Martin's response to her trespasser was remarkably layered, as is her novel. Chloe Dale's response, on the other hand, is swift and visceral. Chloe is an educated, middle-class American mother whose husband, Brendan, is a university history professor on sabbatical while he slowly completes a book about Holy Roman Emperor Frederick II and the Fifth Crusade. Chloe herself is an artist hard at work on the illustrations for an expensive edition of Wuthering Heights. Chloe sees her poacher as a threat and reacts, just as she sees Toby's new girlfriend Salome as a threat and reacts.
"One of the things I had been thinking about when I started was how often I've noticed that for my friends who have sons, their sons' girlfriends are never good enough," says Martin, the mother of one child, a daughter who now teaches ethics at the University of Pennsylvania. "I've seen it often enough to make me think that this is some powerful force that they can't control. I'll often meet the young woman who has been described as just impossible' and she seems perfectly nice to me. But then I don't have a son."

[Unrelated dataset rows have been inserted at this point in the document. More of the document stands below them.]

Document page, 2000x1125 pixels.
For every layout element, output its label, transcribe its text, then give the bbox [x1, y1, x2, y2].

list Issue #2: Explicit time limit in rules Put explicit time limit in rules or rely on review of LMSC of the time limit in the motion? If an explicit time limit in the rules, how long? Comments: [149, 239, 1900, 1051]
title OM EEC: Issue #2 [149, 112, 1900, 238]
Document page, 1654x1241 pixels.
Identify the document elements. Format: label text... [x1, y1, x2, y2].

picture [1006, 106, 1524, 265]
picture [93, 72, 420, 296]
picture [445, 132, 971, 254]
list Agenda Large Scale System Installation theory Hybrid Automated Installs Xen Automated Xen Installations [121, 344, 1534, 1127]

Family conflict is not the only kind of uncontrollable force that permeates Trespass. Martin began composing the novel writing her scenes by hand on paper, then editing and typing them into a computer at the rate of about a page a day just as the Iraq war began. "I was thinking about the lead-up to the war and war in general," she says. "My original notion was that the poacher was Lebanese and I was going to write about his life. So I read a great deal about the Lebanese civil war, which was really complex. Then John, my partner, who used to work for oil companies as an abstracter in Louisiana, mentioned that the oyster fishermen down at the bottom of the [Mississippi] river were Croatian. Several generations of my mother's family were all from New Orleans, and I grew up there, but I hadn't known that and I got very interested in it. That's where the Croatian strand of the novel came from."

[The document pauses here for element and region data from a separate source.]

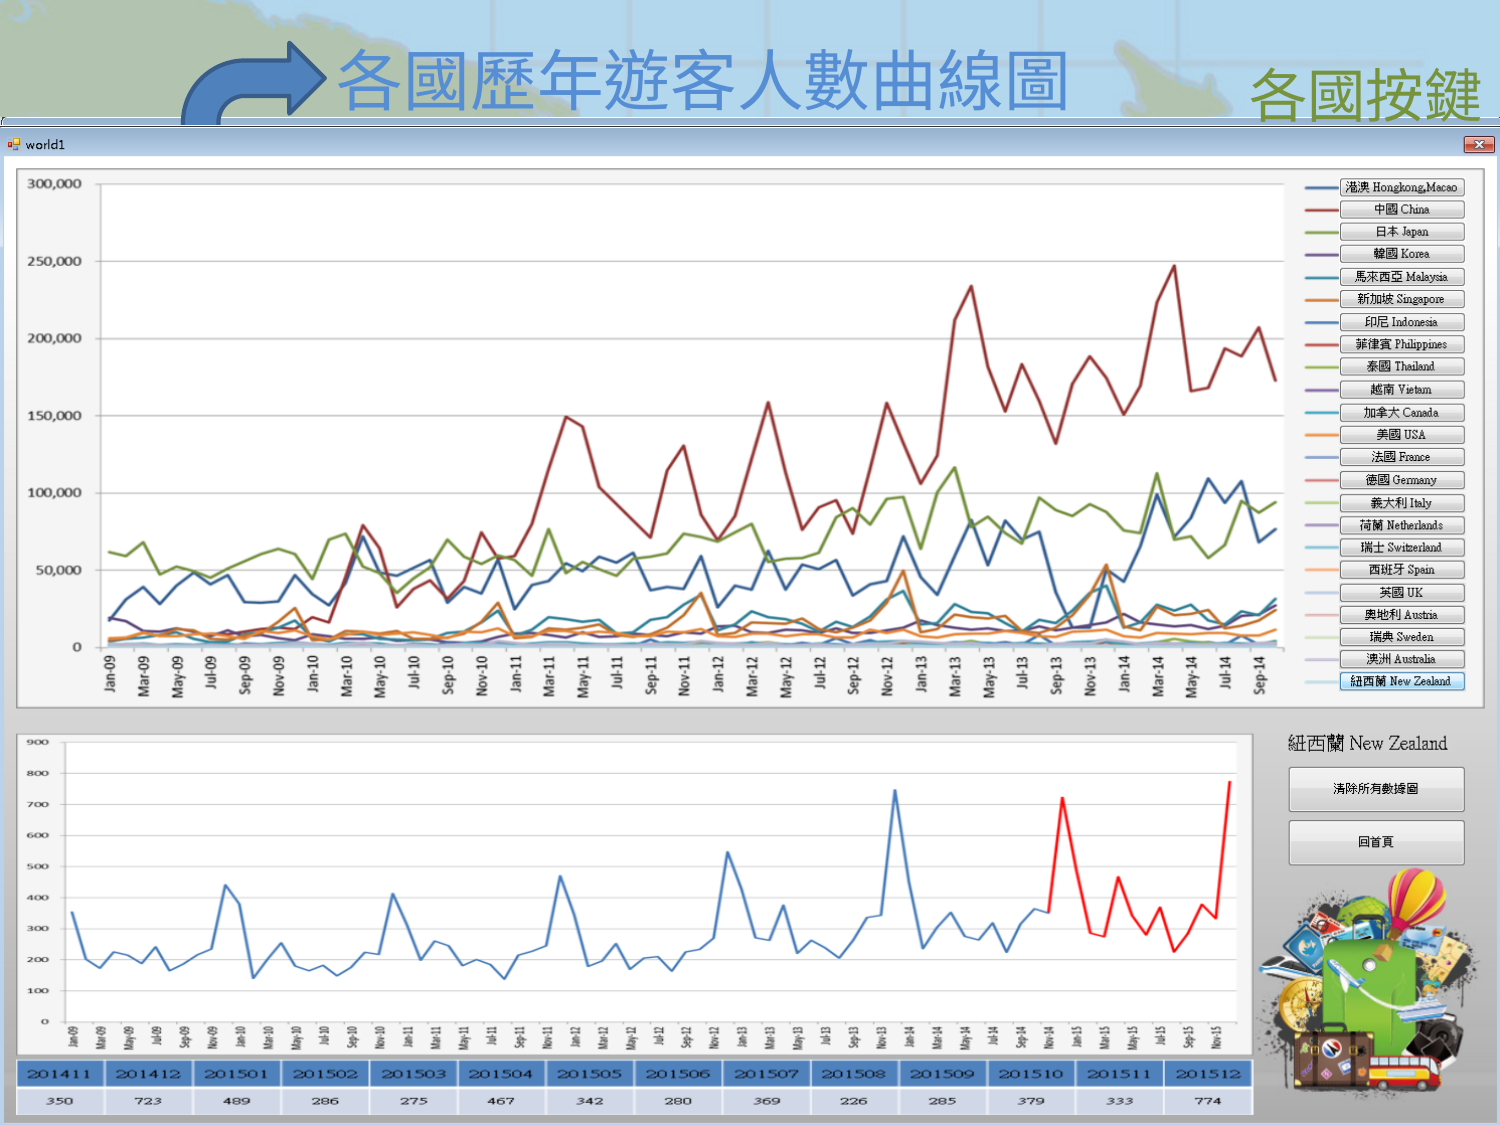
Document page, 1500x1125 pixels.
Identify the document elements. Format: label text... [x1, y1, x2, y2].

text_box 各國歷年遊客人數曲線圖 [321, 30, 1093, 117]
picture [0, 117, 1500, 1125]
text_box 各國按鍵 [1234, 51, 1500, 125]
text_box [183, 42, 325, 125]
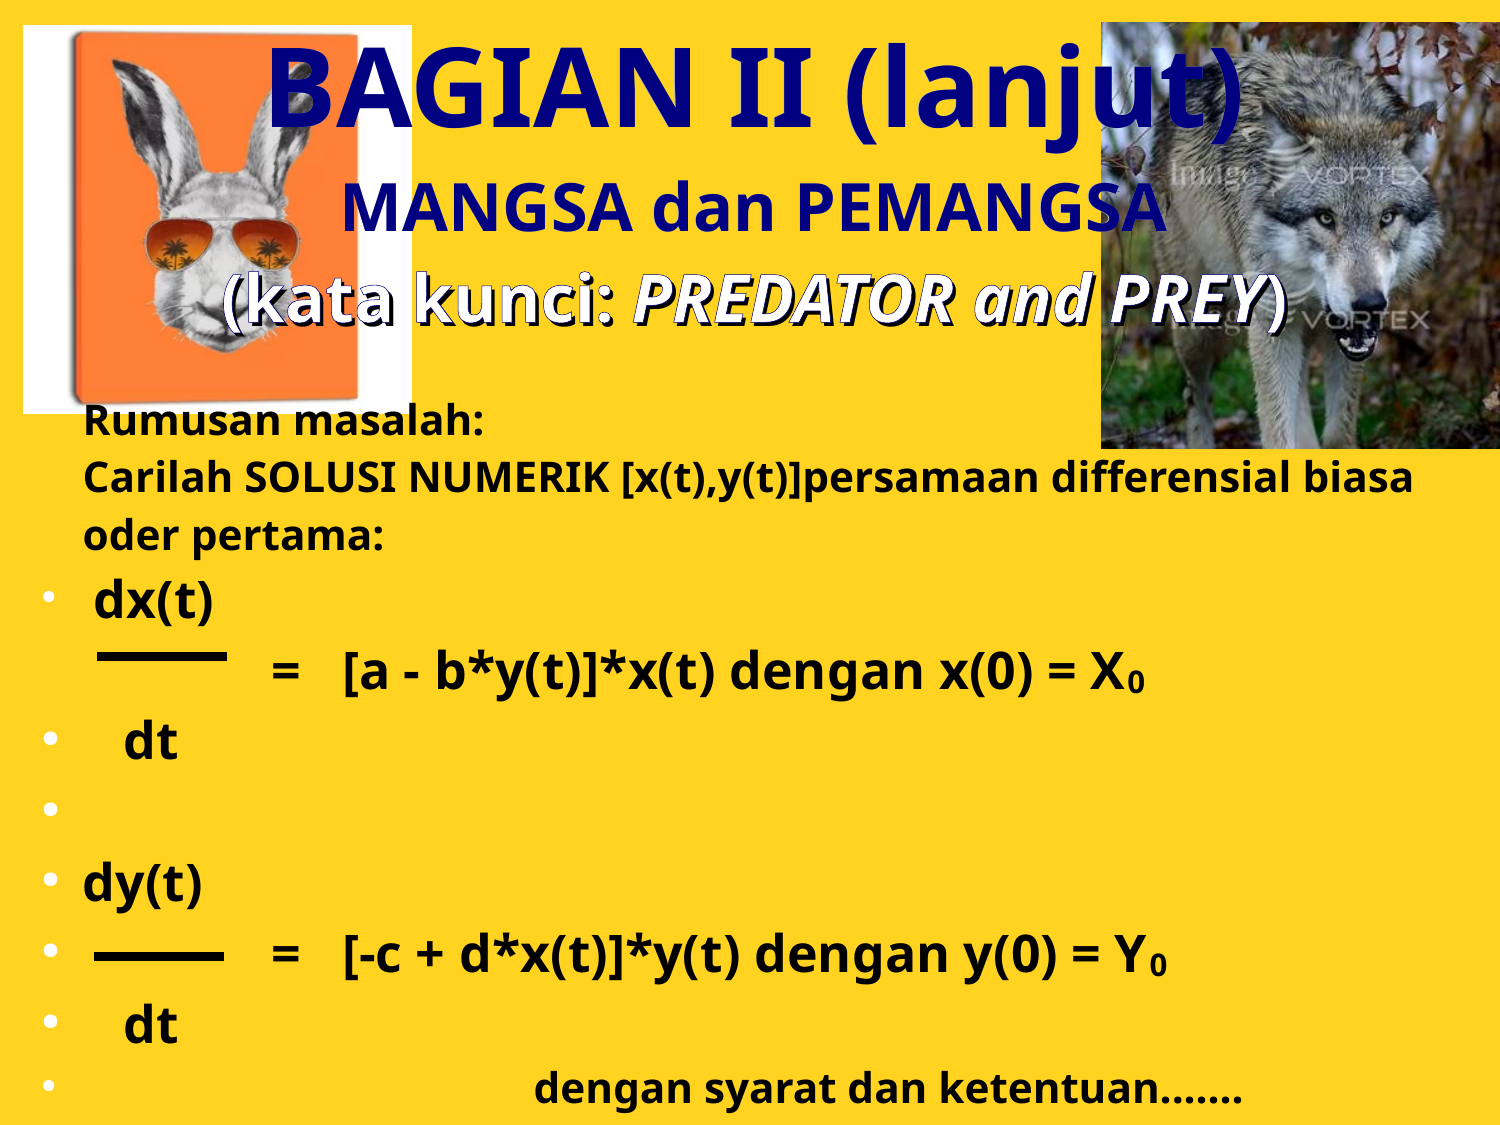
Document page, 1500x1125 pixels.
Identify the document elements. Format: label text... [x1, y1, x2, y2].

picture [23, 25, 412, 414]
picture [1101, 22, 1500, 449]
list Rumusan masalah: Carilah SOLUSI NUMERIK [x(t),y(t)]persamaan differensial biasa oder pertama: dx(t) = [a - b*y(t)]*x(t) dengan x(0) = X0 dt dy(t) = [-c + d*x(t)]*y(t) dengan y(0) = Y0 dt dengan syarat dan ketentuan....... [25, 389, 1466, 1125]
title BAGIAN II (lanjut) MANGSA dan PEMANGSA (kata kunci: PREDATOR and PREY) [79, 39, 1430, 313]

That strand the dark repercussions of a horrific, genocidal war on Salome Drago's family intrudes increasingly on the Dales' rather sunny life as the novel progresses. "I was conscious early on that the book was about both the fear and the attraction of foreignness, which I think Americans feel particularly," Martin says. And in that, Martin finds a parallel with Wuthering Heights, the book Chloe is illustrating. "It's a book about what my book is about, which is fear of foreignness and the ingratitude of the upstart. It's also a book I've always loved because I think it's profoundly sociological and at the same time mythical. The notion of people who live in the light and those who come from the dark is so important to that book, and I liked the idea that Americans live in realms of light and live in fear of the intrusion of the realms of darkness."
Martin weaves her themes of darkness and light deftly. Trespass is a book that keeps you up reading at night and stays in your thoughts throughout the day. It is full of surprises, large and small. Yet despite its complexity, the story moves swiftly, with sparkling clarity and remarkable compression, especially near the end.
"I noticed when I would finish reading a novel that I felt I had been dumped out of really rapidly, I liked the feeling," Martin says, explaining her interest in swift endings to her novels. "So for a long time I've had a routine when I get within three or four scenes of the end: I try to imagine how many scenes I can do it in, then try to do it in one less. But the ending should also come naturally out of the story. I just try to follow the story. I don't think about readers, because when you try to please them, that way madness lies. I'm always just trying to write the book I want to read."
Which in the case of Trespass works out very nicely for other readers, too.
Alden Mudge writes from Oakland, California.